DATASET EXCERPTS ::

□ □ □ □ □

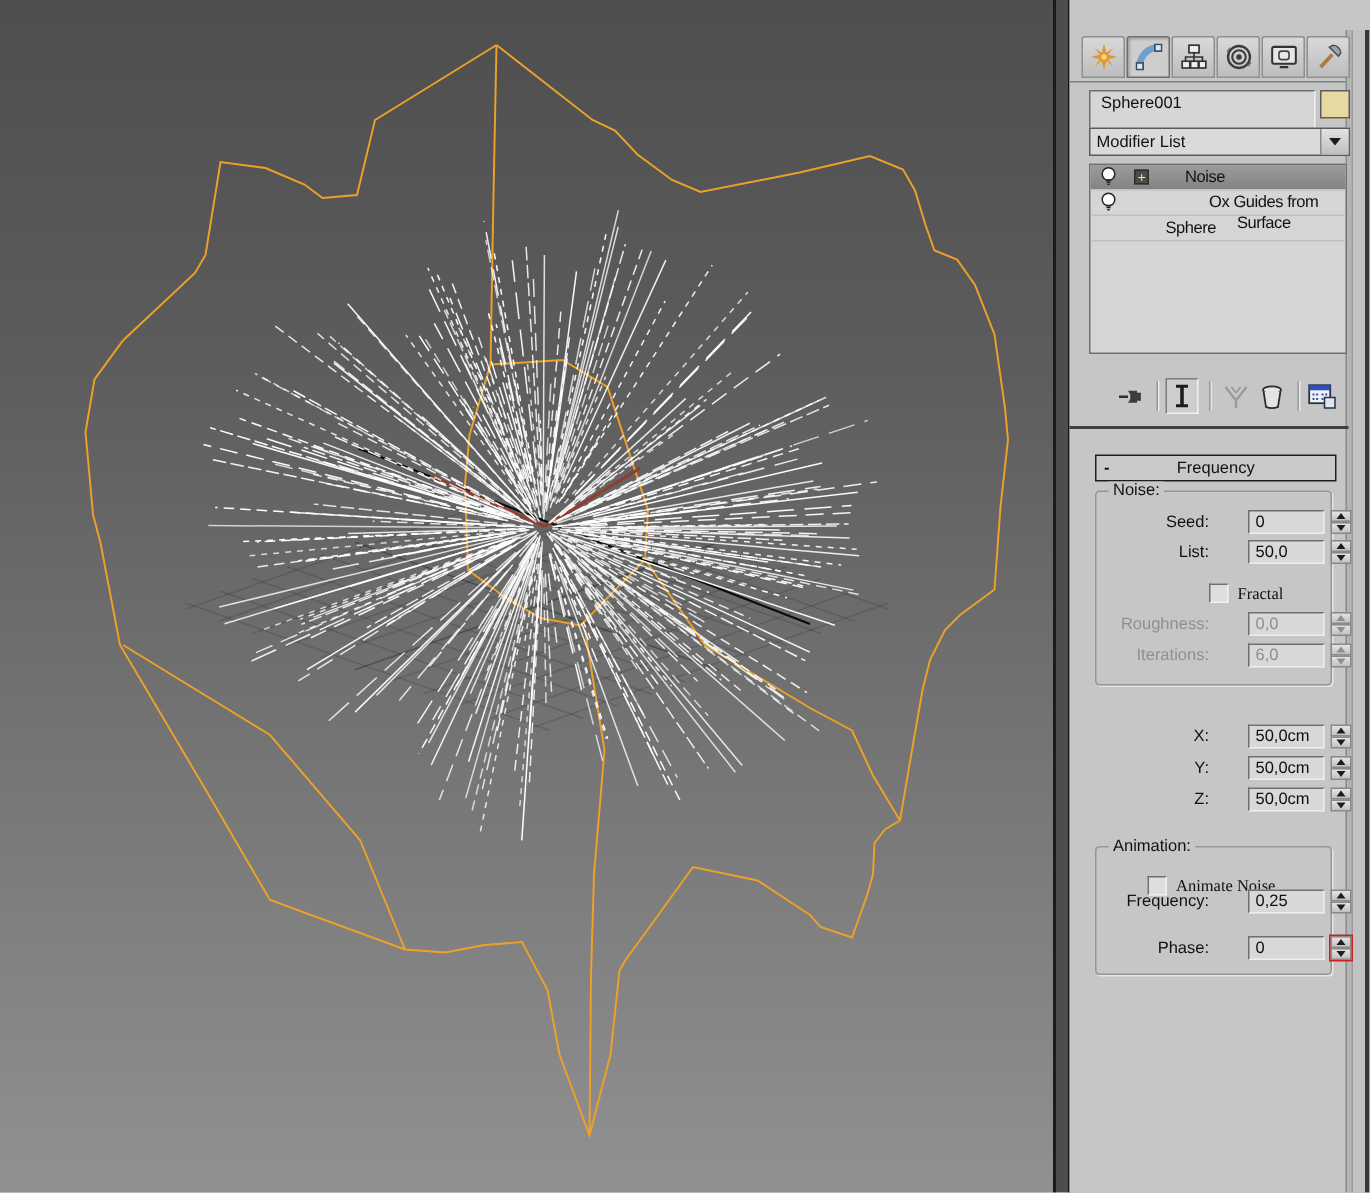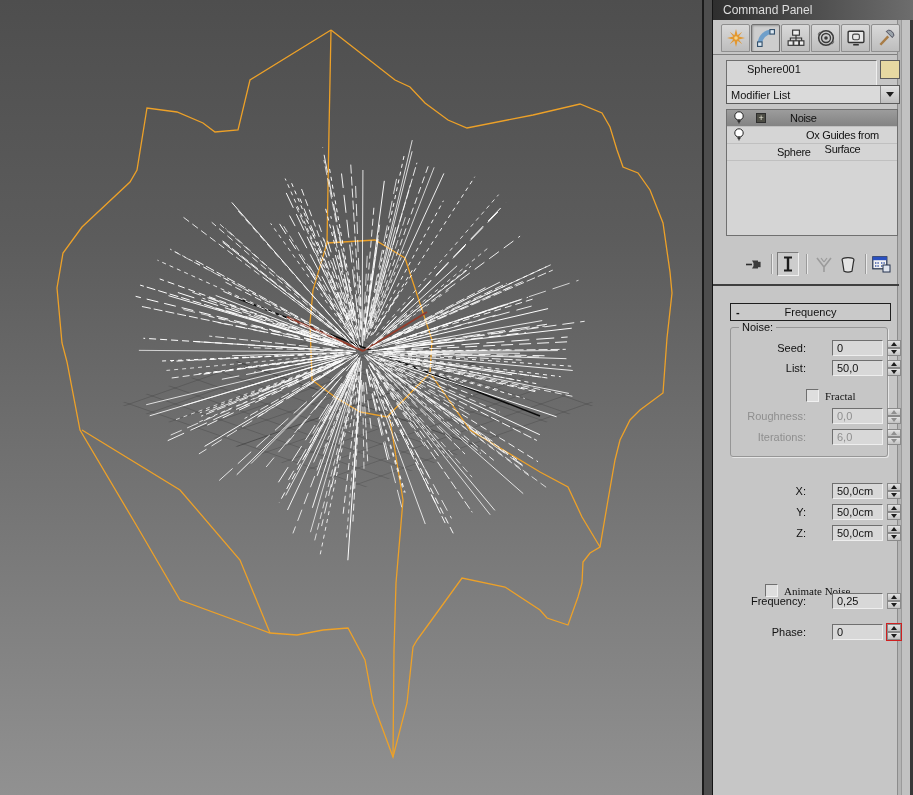--- a/index.html
+++ b/index.html
@@ -444,9 +444,6 @@
 
 <div id="panel">
 
-  <div id="panel-titlebar">
-    <span>Command Panel</span>
-  </div>
 
   <div id="panel-edge">
     <span class="inner"></span>

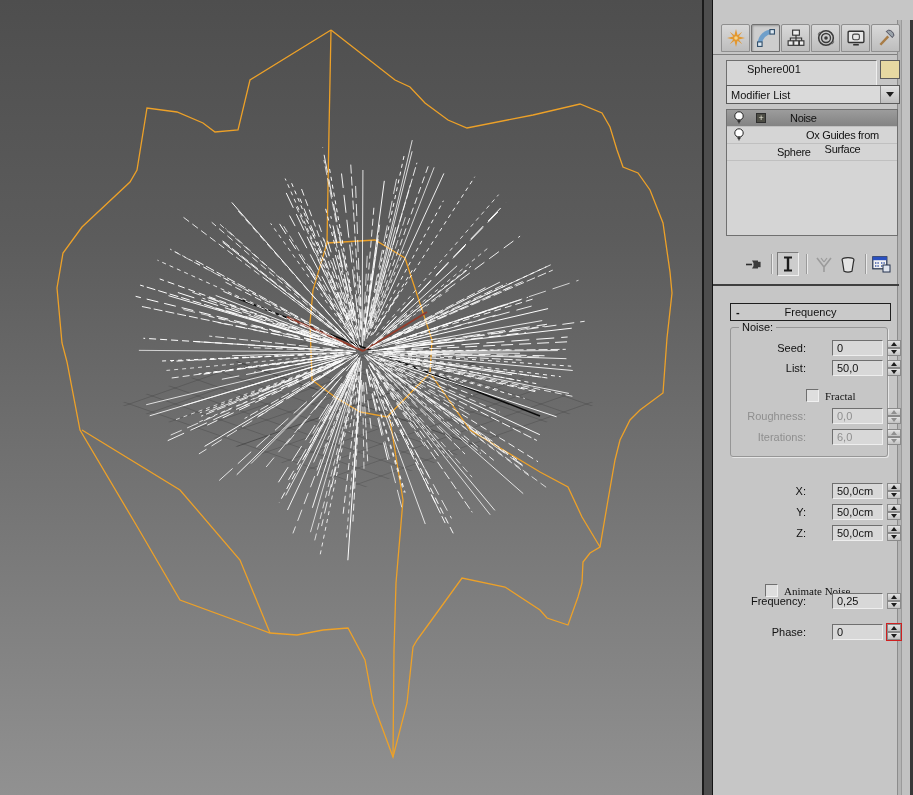--- a/index.html
+++ b/index.html
@@ -47,7 +47,7 @@
   .sunken{
     background:#d6d6d6;border:1px solid;border-color:#6f6f6f #efefef #efefef #6f6f6f;box-sizing:border-box;
   }
-  #object-name{position:absolute;left:13px;top:60px;width:151px;height:37px;line-height:17px;padding-left:20px;}
+  #object-name{position:absolute;left:13px;top:60px;width:151px;height:37px;line-height:17px;padding-left:7px;}
   #object-color{position:absolute;left:167px;top:60px;width:20px;height:19px;border:1px solid #5c5c5c;box-sizing:border-box;}
   
   #modifier-combo{position:absolute;left:13px;top:85px;width:174px;height:19px;border:1px solid #5a5a5a;background:#dadada;box-sizing:border-box;}

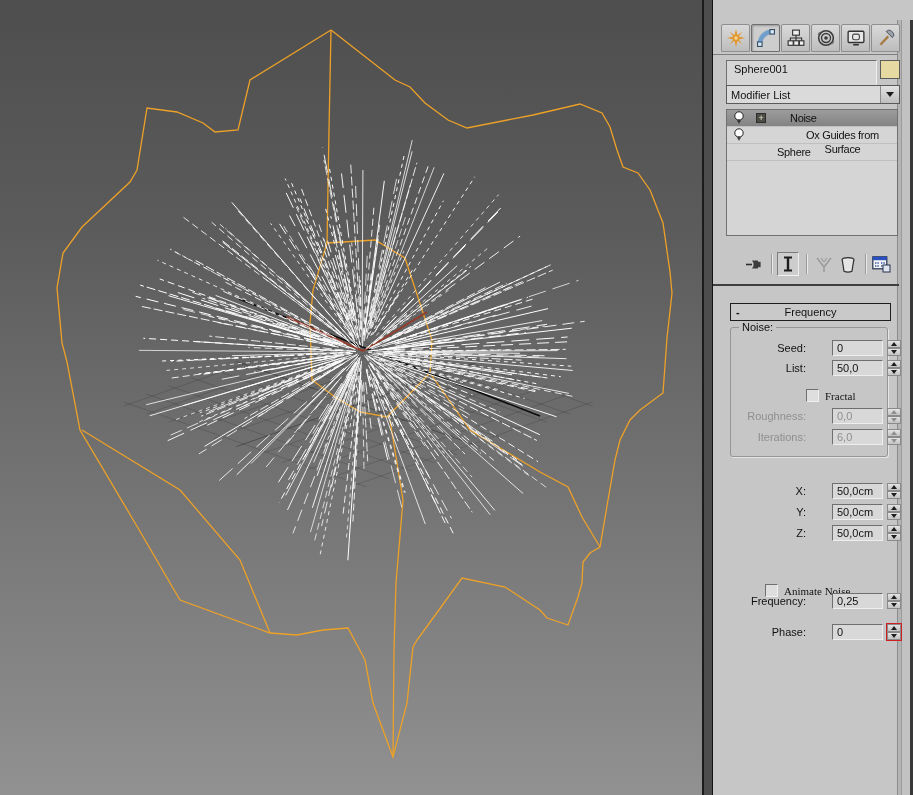--- a/index.html
+++ b/index.html
@@ -631,6 +631,9 @@
       </span>
   </div>
 
+  <div class="group" style="top:564px;height:84px">
+    <span class="legend">Animation:</span>
+  </div>
   <span class="checkbox" style="left:52px;top:584px"></span>
   <span class="cb-label" style="position:absolute;left:71px;top:584px">Animate Noise</span>
   <div class="frow" style="left:27px;top:593px;width:150px">

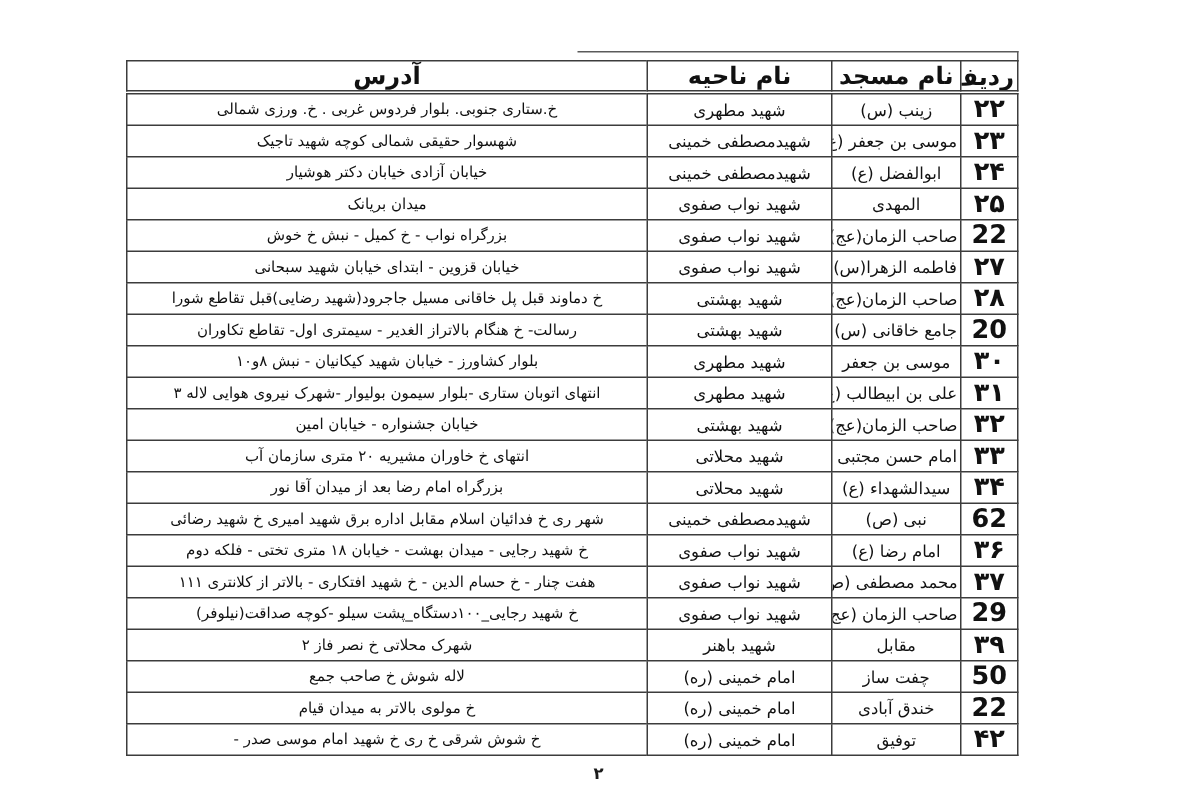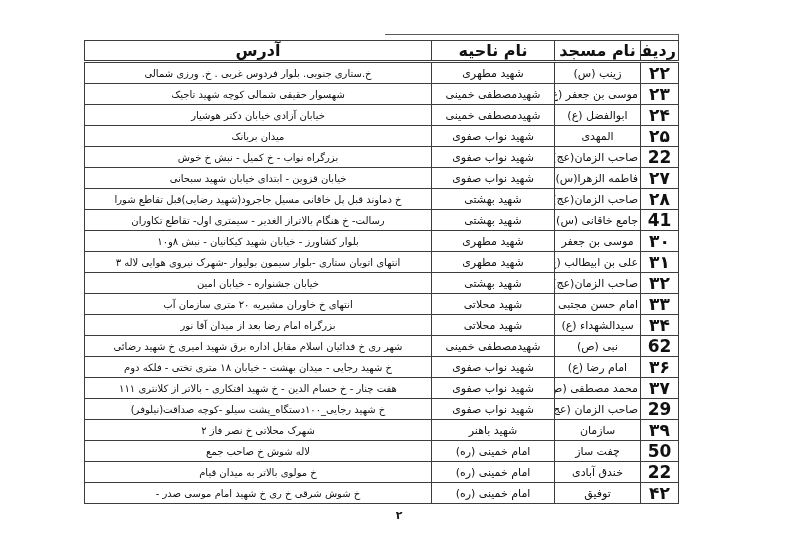--- a/index.html
+++ b/index.html
@@ -156,7 +156,7 @@
           <td class="col-address">خ دماوند قبل پل خاقانی مسيل جاجرود(شهيد رضايی)قبل تقاطع شورا</td>
         </tr>
         <tr>
-          <td class="col-radif">41</td>
+          <td class="col-radif">20</td>
           <td class="col-mosque">جامع خاقانی (س)</td>
           <td class="col-district">شهيد بهشتی</td>
           <td class="col-address">رسالت- خ هنگام بالاتراز الغدير - سيمتری اول- تقاطع تکاوران</td>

□ □ □ □ □

TASK STATEMENT :: If pictures appear among the records, do not carry them over; retype the rest exactly.

TASK RESULT ::
--- a/index.html
+++ b/index.html
@@ -444,9 +444,6 @@
 
 <div id="panel">
 
-  <div id="panel-titlebar">
-    <span>Command Panel</span>
-  </div>
 
   <div id="panel-edge">
     <span class="inner"></span>

--- a/index.html
+++ b/index.html
@@ -47,7 +47,7 @@
   .sunken{
     background:#d6d6d6;border:1px solid;border-color:#6f6f6f #efefef #efefef #6f6f6f;box-sizing:border-box;
   }
-  #object-name{position:absolute;left:13px;top:60px;width:151px;height:37px;line-height:17px;padding-left:20px;}
+  #object-name{position:absolute;left:13px;top:60px;width:151px;height:37px;line-height:17px;padding-left:7px;}
   #object-color{position:absolute;left:167px;top:60px;width:20px;height:19px;border:1px solid #5c5c5c;box-sizing:border-box;}
   
   #modifier-combo{position:absolute;left:13px;top:85px;width:174px;height:19px;border:1px solid #5a5a5a;background:#dadada;box-sizing:border-box;}

--- a/index.html
+++ b/index.html
@@ -631,6 +631,9 @@
       </span>
   </div>
 
+  <div class="group" style="top:564px;height:84px">
+    <span class="legend">Animation:</span>
+  </div>
   <span class="checkbox" style="left:52px;top:584px"></span>
   <span class="cb-label" style="position:absolute;left:71px;top:584px">Animate Noise</span>
   <div class="frow" style="left:27px;top:593px;width:150px">

--- a/index.html
+++ b/index.html
@@ -156,7 +156,7 @@
           <td class="col-address">خ دماوند قبل پل خاقانی مسيل جاجرود(شهيد رضايی)قبل تقاطع شورا</td>
         </tr>
         <tr>
-          <td class="col-radif">41</td>
+          <td class="col-radif">20</td>
           <td class="col-mosque">جامع خاقانی (س)</td>
           <td class="col-district">شهيد بهشتی</td>
           <td class="col-address">رسالت- خ هنگام بالاتراز الغدير - سيمتری اول- تقاطع تکاوران</td>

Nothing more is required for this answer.